• [Goal]
Please extend the bug report below about the PostgreSQL init script failing under heartbeat, carrying it on from its final sentence.
---------- Page ----------
Your message dated Fri, 19 May 2017 19:42:39 +0200
with message-id <20170519174239.vje6uaei57hy3...@msg.df7cb.de>
and subject line Re: Bug#756606: [Pkg-postgresql-public] Bug#756606:
postgresql-9.1: Init-Script does not work together with heartbeat
has caused the Debian Bug report #756606,
regarding postgresql-9.1: Init-Script does not work together with heartbeat
to be marked as done.
This means that you claim that the problem has been dealt with.
If this is not the case it is now your responsibility to reopen the
Bug report if necessary, and/or fix the problem forthwith.
(NB: If you are a system administrator and have no idea what this
message is talking about, this may indicate a serious mail system
misconfiguration somewhere. Please contact ow...@bugs.debian.org
immediately.)
--
756606: http://bugs.debian.org/cgi-bin/bugreport.cgi?bug=756606
Debian Bug Tracking System
Contact ow...@bugs.debian.org with problems
--- Begin Message ---
Package: postgresql-9.1
Version: 9.1.13-0wheezy1
Severity: important
Dear Maintainer,
After drbd, heartbeat and postgresql-9.1 is installed and basically configured,
the attempt to run postgresql init script from heartbeat's haresources fails in
multiple ways.
Unfortunately, I cannot even tell why it doesn't work, since I cannot even see
reasons why this doesn't work in ha-debug log with debuging enabled.
The following lists what's going wrong:
1) A usual case for Postgres HA Clusters is to have /var/lib/postgresql in a
DRBD synced resource, which is only mounted on one node at a time. When you
have a resource group configured to start drbddisk, mount /var/lib/postgresql,
start postgresql (in that order - see haresources - file listed later in this
report) and start up heartbeat on both nodes, these resources are only started
on the primary node for this resource group (first field in haresources file).
---------- Data rows ----------
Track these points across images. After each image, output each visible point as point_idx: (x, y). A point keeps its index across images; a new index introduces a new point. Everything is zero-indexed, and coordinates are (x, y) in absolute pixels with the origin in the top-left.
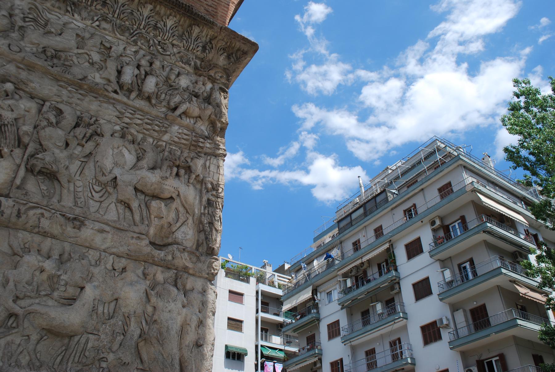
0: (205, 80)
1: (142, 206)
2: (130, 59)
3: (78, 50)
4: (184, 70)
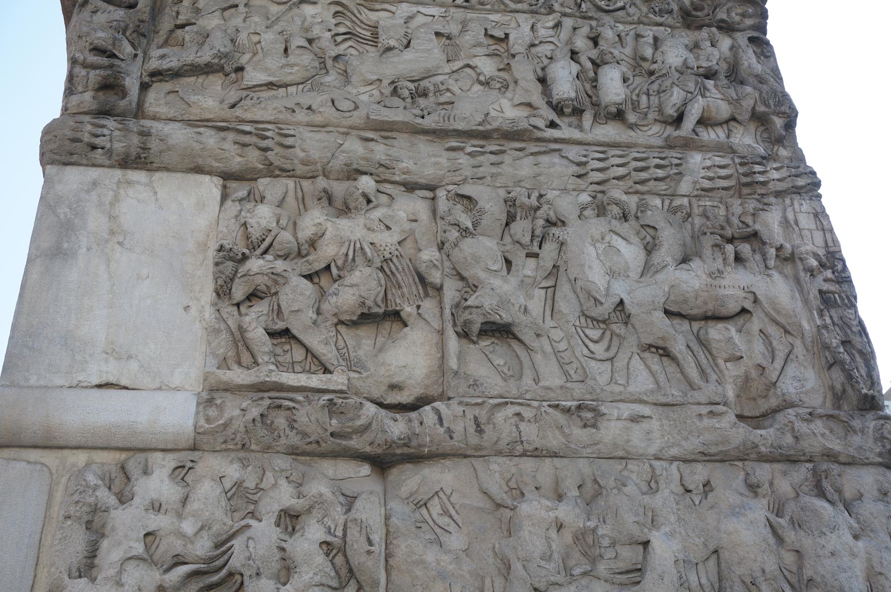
0: (714, 34)
1: (691, 345)
3: (451, 64)
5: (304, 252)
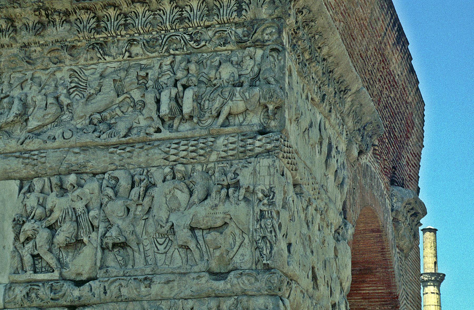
----------
• [Output]
These resources are not acquired on the standby - node.
Unfortunately, when stoping heartbeat on the standby node, heartbeat
nevertheless tries to give up resources, even it hasn't acquired them before.
Since /var/lib/postgresql wasn't mounted before on that node, issuing
"/etc/init.d/postgresql stop" on the standby node fails, since it cannot find
necessary files in /var/lib/postgresql .
Even without having heartbeat STONITH configured, this leads to a hard server
reset somehow.
Solution: "/etc/init.d/postgresql stop" shouldn't return an error when the
datadir is empty to make it usable along with heartbeat.
2) When starting heartbeat, it seems like postgresql isn't started at all. I do
not understand this, since all other init-scripts I have tested (samba, cron)
are working fine when used instead of postgresql in quoted haresources file
below.
I have tried this on multiple, clean Debian wheezy installs from Bare metal
server to workstation VirtualBox setups. The result is always the same.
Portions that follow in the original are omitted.